A population is a group that you are interested in knowing something about. A sample of a population is a selection of some members of that population. Random samples are samples made by randomly selecting members of a population.
To better understand Statistics: Random samples & comparing data sets…
LET’S BREAK IT DOWN!
Statistical questions yield various answers.
Statistical questions are questions where the answers vary. For example, if I ask, “How much does this dog weigh?” that is not a statistical question. There is only one possible answer: the correct weight. But if you ask many people “What kind of pet do you have?” you get a variety of answers. Emily and Amari are planning a field day for their school. They need to choose the sport to play. Her statistical question is “What sport do students want to play?” Try this yourself: Choose a statistical question. Ask some classmates your question.
Samples can be biased.
Emily and Amari need to decide how to get answers to their question. They could ask everyone in the school, but there are over 1,000 students! That would take a long time. They should only ask a sample of the school population. What if they ask everyone on the soccer team? That sample is biased; the soccer players will likely vote for soccer. Instead, Emily and Amari could sample people at lunchtime. Amari samples 10 people, and all of them selected baseball. That doesn’t make sense, because they know there are lots of people at school who like other sports. Their sample size was too small, which can also make it biased. A good sample is random and has a large enough sample size. Try this yourself: A musician wants to know if people like his new song. He asks 5 people at his most recent concert. Is this a good sample?
You can compare datasets using line plots and means.
A team of scientists study lizards on a small island and want to know if there is a difference in lengths of male and female lizards. Since there are only about 100 lizards on the island, they sample 20 female and 20 male lizards. The scientists summarize their data in a line plot. You can describe a data set using measures of center, like mean, median, and mode. Amari calculates the mean of the female lizard lengths by adding all the measurements and dividing by the sample size. The mean length for females is 16 cm. The mean length for the male lizards is 20 cm. On the island, the male lizards are about 4 cm longer than the female lizards. You can also compare the data sets based on their range or median. The female lizard lengths are between 6 cm and 21 cm. The male lizard lengths are between 10 cm and 24 cm. What measure you use depends on what question you want to answer. Try this yourself: If another sample from the island has 4 lizards that measure 21 cm, 24 cm, 30 cm, and 10 cm, what is the mean?
A histogram shows the center and spread of data.
Two 7th grade classes made water rockets and measured how far the rockets went. Adesina uses histograms to compare the distances for each class's water rockets. A histogram is like a bar graph for continuous data. Along the bottom she makes bins for the distances traveled by the rockets, and the side has how many rockets went each distance. A histogram doesn't show the actual measures of center, like mean, median, and mode, but it does provide a useful visual of the data. Since graphs are meant to communicate information, the histogram does this well. Try this one yourself: Choose a statistical question whose answer is a distance or length. Gather data and display it in a histogram.

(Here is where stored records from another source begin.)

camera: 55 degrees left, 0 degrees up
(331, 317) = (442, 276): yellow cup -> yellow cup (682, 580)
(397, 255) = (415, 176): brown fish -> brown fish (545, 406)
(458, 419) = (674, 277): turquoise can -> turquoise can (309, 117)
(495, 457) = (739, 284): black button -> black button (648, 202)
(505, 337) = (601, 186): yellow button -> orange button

You can compare datasets using a histogram.
Looking at the rocket histogram for Mrs. Lin's class, Emily notices some small bars at very short and very long distances. The taller bars are near the middle. The short distances mean the rockets didn't fire right. The long distances mean the rocket did very well. The histogram for Mr. Doyle's class looks different. Most of the rockets went 15-20 meters and very few went longer or shorter. This histogram shows that all the rockets worked in Mr. Doyle's class, but none went extremely far. The data are more consistent than in Mrs. Lin's class. Try this yourself: Imagine a scenario where you sample two populations and want to compare them. Sketch two possible histograms that would show that the groups have about the same center, but one is more spread out than the other.
Good data comes from good sampling practices.
The data displayed in a histogram is only valid if it comes from a good sample. Since every water rocket in both classes was measured, the data set is as good as it can be. But if the population is larger, say 20,000 people, measuring everyone is impractical. Then a sample must be taken. Random samples give the best data and need to be large enough to capture the information you need without making the sampling impractical. Try this one yourself: Choose a statistical question. Design a sampling method that would give biased samples.